Title: Harry Potter and the Half Blood Prince.
Author: J. K. Rowling
Publisher: Arthur A. Levine Books (A Scholastic imprint)       Date: 2005

The dust jacket of this addition to the Harry Potter series maintains the dark colorscheme. This time, shades of green are used. On the frontpiece, we see our hero Harry Potter and his mentor Professor Albus Dumbledore standing at a basin upon a pedastal. A wispy light eminates from the basin illuminating the two faces peering into it. On the backpiece the characters of Ron Weasley, Hermoine Granger, and Ginny Weasley standing in a night scene with the infamous Dark Mark depicted in the sky. The artwork is clearly from the same person as the previous covers or from someone who is intimate with their work. The cover itself is a dark purple color with a harlequin pattern impressed on it. The spine is made from dark blue canvas with the lettering embossed on it in purple foil. The font used for the title and related details on the spine is again the same as is used for page headers and chapter titles. It is the same font that was used for the other books. Continuing the theme of the other books, a little depiction of a crucial element of the following chapter remains at the head of the first page of the chapter immediately beneath the chapter title. The paperstock used is middle of the road quality. If archival quality ink was used for this printing it is only because it has become so obiquitous in the industry.

The story begins with tensions pretty much everywhere. The problems in the Wizarding world has bled into the Muggle world in the form of freak weather and strange accidents.
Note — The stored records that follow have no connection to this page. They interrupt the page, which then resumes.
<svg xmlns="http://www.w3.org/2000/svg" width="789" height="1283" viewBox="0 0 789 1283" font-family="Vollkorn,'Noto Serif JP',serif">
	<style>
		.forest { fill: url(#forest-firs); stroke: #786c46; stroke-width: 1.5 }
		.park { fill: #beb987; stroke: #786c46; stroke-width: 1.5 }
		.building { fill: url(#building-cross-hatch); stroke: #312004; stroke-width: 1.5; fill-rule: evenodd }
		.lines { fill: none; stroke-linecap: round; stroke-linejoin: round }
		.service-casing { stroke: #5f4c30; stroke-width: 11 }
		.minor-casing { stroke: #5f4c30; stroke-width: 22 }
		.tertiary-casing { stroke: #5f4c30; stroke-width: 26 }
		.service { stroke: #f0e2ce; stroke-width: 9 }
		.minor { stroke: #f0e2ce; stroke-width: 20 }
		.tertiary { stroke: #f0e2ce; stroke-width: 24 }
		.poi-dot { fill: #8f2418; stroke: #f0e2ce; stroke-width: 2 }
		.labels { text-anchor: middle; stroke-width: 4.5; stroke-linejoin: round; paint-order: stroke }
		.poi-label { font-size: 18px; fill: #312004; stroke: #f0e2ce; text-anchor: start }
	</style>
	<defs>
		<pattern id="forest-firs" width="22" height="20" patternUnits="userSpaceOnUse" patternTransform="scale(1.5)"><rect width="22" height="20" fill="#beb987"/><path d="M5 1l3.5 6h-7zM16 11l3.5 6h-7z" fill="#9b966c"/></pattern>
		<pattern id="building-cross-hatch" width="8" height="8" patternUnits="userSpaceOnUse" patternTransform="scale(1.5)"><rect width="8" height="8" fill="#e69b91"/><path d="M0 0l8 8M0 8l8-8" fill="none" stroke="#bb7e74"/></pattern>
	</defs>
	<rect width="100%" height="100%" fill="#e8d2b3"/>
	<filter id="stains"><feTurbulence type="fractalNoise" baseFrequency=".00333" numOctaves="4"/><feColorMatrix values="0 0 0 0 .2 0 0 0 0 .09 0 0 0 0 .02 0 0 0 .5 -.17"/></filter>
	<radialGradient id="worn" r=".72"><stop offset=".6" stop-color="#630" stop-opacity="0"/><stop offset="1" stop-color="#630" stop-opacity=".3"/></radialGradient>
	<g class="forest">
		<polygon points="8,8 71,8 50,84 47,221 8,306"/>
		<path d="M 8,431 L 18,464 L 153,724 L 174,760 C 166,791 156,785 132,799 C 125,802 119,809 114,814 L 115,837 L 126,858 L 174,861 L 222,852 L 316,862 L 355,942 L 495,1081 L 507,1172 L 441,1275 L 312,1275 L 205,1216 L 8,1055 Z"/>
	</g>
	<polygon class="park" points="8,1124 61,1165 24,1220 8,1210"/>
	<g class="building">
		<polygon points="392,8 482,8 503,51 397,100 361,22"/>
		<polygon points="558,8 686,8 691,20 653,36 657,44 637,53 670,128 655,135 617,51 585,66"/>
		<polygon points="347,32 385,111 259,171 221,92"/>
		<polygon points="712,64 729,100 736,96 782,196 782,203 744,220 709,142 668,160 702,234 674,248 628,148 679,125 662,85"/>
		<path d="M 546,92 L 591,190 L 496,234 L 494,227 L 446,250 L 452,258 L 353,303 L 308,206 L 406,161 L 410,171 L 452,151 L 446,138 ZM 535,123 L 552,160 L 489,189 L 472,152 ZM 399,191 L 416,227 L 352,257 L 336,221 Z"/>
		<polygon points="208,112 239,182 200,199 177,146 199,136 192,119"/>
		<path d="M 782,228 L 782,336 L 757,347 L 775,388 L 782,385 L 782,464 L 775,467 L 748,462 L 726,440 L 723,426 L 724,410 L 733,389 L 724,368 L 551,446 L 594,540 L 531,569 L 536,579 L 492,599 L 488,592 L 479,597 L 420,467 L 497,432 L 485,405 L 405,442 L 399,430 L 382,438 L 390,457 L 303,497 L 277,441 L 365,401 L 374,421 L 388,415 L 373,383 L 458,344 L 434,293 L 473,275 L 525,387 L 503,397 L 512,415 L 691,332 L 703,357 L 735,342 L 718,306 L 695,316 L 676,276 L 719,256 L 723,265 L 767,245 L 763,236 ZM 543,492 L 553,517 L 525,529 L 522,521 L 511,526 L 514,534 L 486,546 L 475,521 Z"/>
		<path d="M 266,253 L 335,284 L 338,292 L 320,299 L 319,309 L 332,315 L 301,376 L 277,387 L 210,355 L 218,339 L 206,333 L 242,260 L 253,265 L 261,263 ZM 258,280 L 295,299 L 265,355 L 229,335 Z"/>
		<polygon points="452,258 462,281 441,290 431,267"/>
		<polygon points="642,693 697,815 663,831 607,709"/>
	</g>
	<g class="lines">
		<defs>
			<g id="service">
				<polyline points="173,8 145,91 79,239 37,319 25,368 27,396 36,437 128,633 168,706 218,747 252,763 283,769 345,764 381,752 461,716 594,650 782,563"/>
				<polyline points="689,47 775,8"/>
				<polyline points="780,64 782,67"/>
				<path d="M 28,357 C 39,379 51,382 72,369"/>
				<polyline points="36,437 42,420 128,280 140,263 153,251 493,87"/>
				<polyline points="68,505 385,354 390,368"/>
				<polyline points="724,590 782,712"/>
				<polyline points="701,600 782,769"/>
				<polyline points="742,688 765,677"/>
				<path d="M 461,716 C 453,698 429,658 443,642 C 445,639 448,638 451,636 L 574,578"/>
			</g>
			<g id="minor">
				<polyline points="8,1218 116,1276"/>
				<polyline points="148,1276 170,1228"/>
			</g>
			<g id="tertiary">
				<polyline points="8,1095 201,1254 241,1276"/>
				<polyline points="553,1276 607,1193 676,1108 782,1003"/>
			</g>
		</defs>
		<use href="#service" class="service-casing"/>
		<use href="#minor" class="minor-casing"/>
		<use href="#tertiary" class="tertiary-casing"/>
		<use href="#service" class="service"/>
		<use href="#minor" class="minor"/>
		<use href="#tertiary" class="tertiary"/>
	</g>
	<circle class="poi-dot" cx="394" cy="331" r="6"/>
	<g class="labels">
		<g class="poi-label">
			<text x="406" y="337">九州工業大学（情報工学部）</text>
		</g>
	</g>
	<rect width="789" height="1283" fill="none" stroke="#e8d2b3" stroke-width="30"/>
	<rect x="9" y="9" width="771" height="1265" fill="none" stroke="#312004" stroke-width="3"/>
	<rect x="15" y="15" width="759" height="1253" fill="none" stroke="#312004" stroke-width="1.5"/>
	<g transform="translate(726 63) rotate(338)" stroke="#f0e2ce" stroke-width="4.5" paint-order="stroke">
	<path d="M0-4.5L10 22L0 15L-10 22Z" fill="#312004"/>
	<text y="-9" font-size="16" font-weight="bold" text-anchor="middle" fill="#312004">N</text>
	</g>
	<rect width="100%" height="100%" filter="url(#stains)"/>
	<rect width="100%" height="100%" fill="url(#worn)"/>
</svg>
The Minister of Magic meets with the Prime Minister (of England, wherein the books are set) and very briefly summarize the events of note. It was a bit of a slap-dash way to recap the story thus far. At the same time, however, Rowling does a very good job of showing the rising sense of panic in both worlds in the face of Voldemorte's activity. The following scene shows Albus Dumbledore recruiting assistance and reminds the reader of Harry's place as a primary figure in the story (though I felt this was rather unnecessary given the title's obviousness). From here, we move to witnessing the division and tensions within the ranks of Voldemorte's supporters.

A theme is built of divisiveness, quarrels, and tension that runs through the whole story like a live wire. If we only focused on the angst of the teen characters coming of age, you could have a very full and complex story by itself. Focusing only on the war between Voldemorte and the Order of the Phoenix, the story itself is again complex and well rounded. Viewing the interpersonal tensions between Harry and Severus Snape makes for a surprisingly deep story as well. Rowling's genius in blending these dispariate elements together is not something to be denied. The fact that as this series progresses and the characters develop the story develops into greater maturity and complexity is a stroke of brilliance.